The shift towards more nationalist politics in the recent European parliamentary elections has caused markets to price in a move away from green pledges made in recent years by some of Europe’s largest economies, says Schroders, one of the UK’s largest asset managers.
Kondi Nkosi, the head of Schroders in SA, said the consensus position was that the European-level push for a green industrial policy would be nixed.
“That has a huge implication on potential long-term returns due to the effect of rising temperatures on different countries, and the impact that it has upon output and productivity. If you don’t have Europe leading on the climate agenda, and you therefore slow down the move to dealing with climate change, it has implications for long-term returns and some companies,” Nkosi said.
“There will be some winners and losers in a way that we haven’t had over the past 15 years, in which you’ve often seen very high correlation within sectors.”
Nkosi said Schroders, which has more than £750.6bn (R17.5-trillion) in assets under management, was seeing discounts in some areas as the global market was already pricing in a move away from green pledges.
“For the property sector this could be things such as flood risks. For insurers it could mean having to pay out a lot more than they have previously for certain climate-related events,” Nkosi said.
Insurance major Allianz earlier this year warned that some risks associated with climate change were exceeding the capacity of insurers to take them on their books.
The Munich-based group, which has recently partnered with Sanlam in Africa, said in a research note that 2023 was likely to be the fourth consecutive year in which insured costs from natural disasters worldwide exceed the $100bn mark.

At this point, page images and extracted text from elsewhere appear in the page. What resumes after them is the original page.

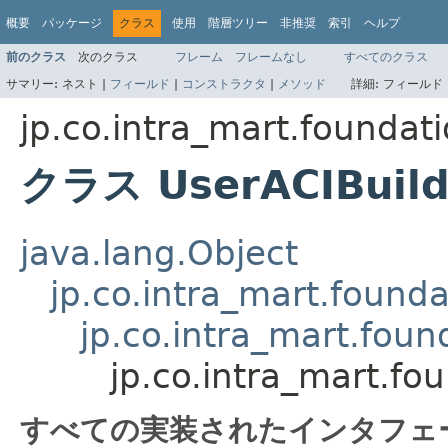
概要
パッケージ
クラス
使用
階層ツリー
非推奨
索引
ヘルプ
前のクラス
次のクラス
フレーム
フレームなし
すべてのクラス
サマリー:
ネスト |
フィールド
|
コンストラクタ
|
メソッド
詳細:
フィールド 
jp.co.intra_mart.foundati
クラス UserACIBuild
java.lang.Object
jp.co.intra_mart.founda
jp.co.intra_mart.foun
jp.co.intra_mart.fo
すべての実装されたインタフェ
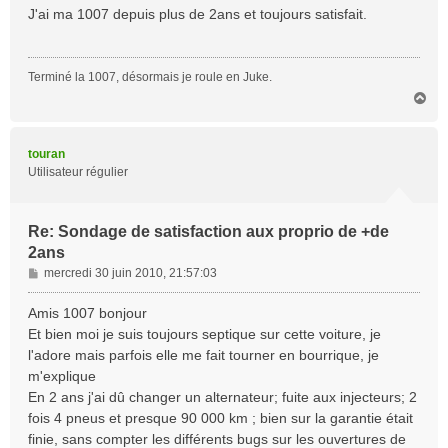
s
J'ai ma 1007 depuis plus de 2ans et toujours satisfait.
s
a
g
Terminé la 1007, désormais je roule en Juke.
e
H
a
u
t
touran
Utilisateur régulier
Re: Sondage de satisfaction aux proprio de +de
2ans
M
mercredi 30 juin 2010, 21:57:03
e
s
Amis 1007 bonjour
s
Et bien moi je suis toujours septique sur cette voiture, je
a
l'adore mais parfois elle me fait tourner en bourrique, je
g
m'explique
e
En 2 ans j'ai dû changer un alternateur; fuite aux injecteurs; 2
fois 4 pneus et presque 90 000 km ; bien sur la garantie était
finie, sans compter les différents bugs sur les ouvertures de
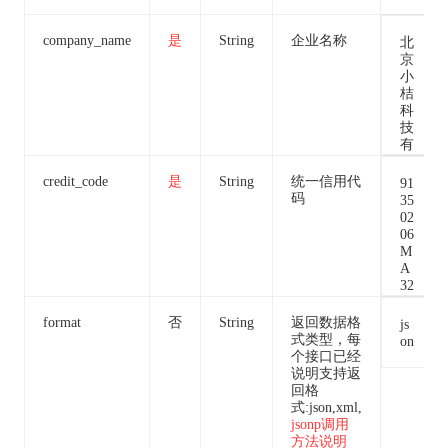
company_name
是
String
企业名称
北
京
小
桔
科
技
有
限
公
credit_code
是
String
统一信用代
91
司
码
35
02
06
M
A
32
J
U
format
否
String
返回数据格
js
L
式类型，每
on
97
个接口已经
7
说明支持返
回格
式:json,xml,
jsonp调用
方法说明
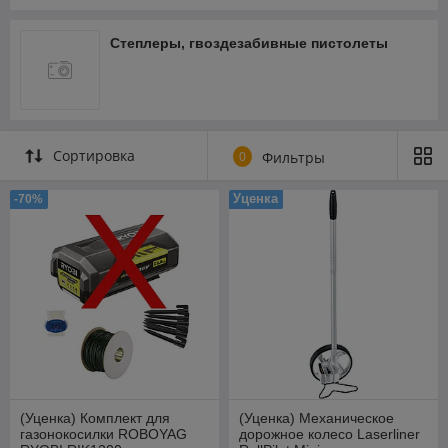
Степлеры, гвоздезабивные пистолеты
Сортировка
0
Фильтры
Уценка
-70%
(Уценка) Комплект для
(Уценка) Механическое
газонокосилки ROBOYAG
дорожное колесо Laserliner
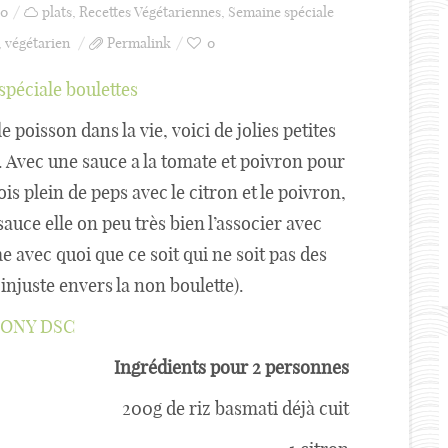
0
plats
,
Recettes Végétariennes
,
Semaine spéciale
,
végétarien
Permalink
0
le poisson dans la vie, voici de jolies petites
a. Avec une sauce a la tomate et poivron pour
fois plein de peps avec le citron et le poivron,
sauce elle on peu très bien l’associer avec
e avec quoi que ce soit qui ne soit pas des
injuste envers la non boulette).
Ingrédients pour 2 personnes
200g de riz basmati déjà cuit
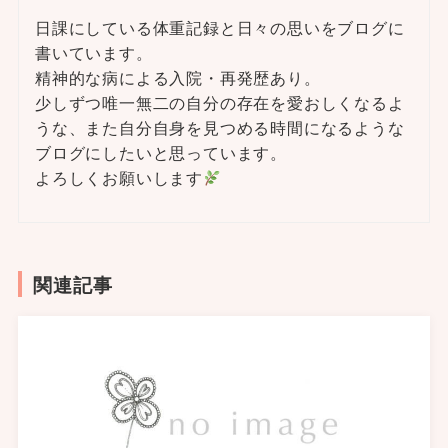
日課にしている体重記録と日々の思いをブログに
書いています。
精神的な病による入院・再発歴あり。
少しずつ唯一無二の自分の存在を愛おしくなるよ
うな、また自分自身を見つめる時間になるような
ブログにしたいと思っています。
よろしくお願いします
関連記事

That Schroders is pricing in a retreat in green pledges raises questions for SA’s more than R1-trillion just transition blueprint.
SA’s cabinet approved the Just Energy Transition Implementation Plan (JET-IP), which sets out several interventions and investments needed for the country to transition into a low-carbon and climate-resilient economy. The success of the JET-IP will depend on the scale and availability of concessional finance.
International Partners Group (IPG), which includes Europe’s economic powerhouses Germany, France and the UK, with the US have pledged more than $9.3bn to help SA’s just transition efforts.
June’s election left the European parliament more fragmented and more conservative than before. In the US, Donald Trump, the front-runner in the race to win the White House in November, has already said he would renege on a $3bn pledge by the US to a global fund meant to help developing countries cut emissions and adapt to climate change.
Azad Zangana, senior European economist and strategist at Schroders, said Europe’s biggest mistake in the past decade was focusing “too much on carbon pricing — the ‘stick’ to punish people for using fossil fuels”.
Zangana said: “One thing that we learnt with the introduction of the Inflation Reduction Act in the US was that subsidies are more popular than taxes. They do exactly the same thing: close the gap between the cost of renewable energies and fossil fuels.
“The EU’s carbon border adjustment mechanism is a potential fix, especially if we can see some multilateral agreement here. It’s encouraging that the UK, Canada and even the US are also looking at similar schemes.”
The mechanism — known as CBAM — is the EU’s tool to put a fair price on the carbon emitted during the production of carbon-intensive goods that enter the EU. It is due to be phased in from 2026 to 2034 and will initially cover imports of iron and steel, cement, aluminium, fertiliser, hydrogen and electricity. The EU is SA’s largest trading partner.
The SA Reserve Bank has already warned that CBAM could slash SA’s exports 10% by 2050, wiping out about 2.6-million jobs.